Data extract START

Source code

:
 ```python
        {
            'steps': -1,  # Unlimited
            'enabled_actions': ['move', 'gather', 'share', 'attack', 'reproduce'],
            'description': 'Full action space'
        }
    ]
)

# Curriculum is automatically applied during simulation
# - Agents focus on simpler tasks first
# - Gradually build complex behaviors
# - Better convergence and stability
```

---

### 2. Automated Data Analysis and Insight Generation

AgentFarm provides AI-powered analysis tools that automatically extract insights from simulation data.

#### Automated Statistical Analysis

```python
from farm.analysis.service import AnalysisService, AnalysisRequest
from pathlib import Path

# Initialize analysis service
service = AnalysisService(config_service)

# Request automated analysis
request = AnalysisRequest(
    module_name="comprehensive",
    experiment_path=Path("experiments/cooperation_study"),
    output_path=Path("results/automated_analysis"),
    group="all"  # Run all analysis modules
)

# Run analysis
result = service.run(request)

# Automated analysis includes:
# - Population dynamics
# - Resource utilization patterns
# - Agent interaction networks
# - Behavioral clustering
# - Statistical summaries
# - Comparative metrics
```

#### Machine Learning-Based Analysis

Data extract END

» Task instructions
Every line above that has the string "Path" needs to be copied.

» Your response
from pathlib import Path
    experiment_path=Path("experiments/cooperation_study"),
    output_path=Path("results/automated_analysis"),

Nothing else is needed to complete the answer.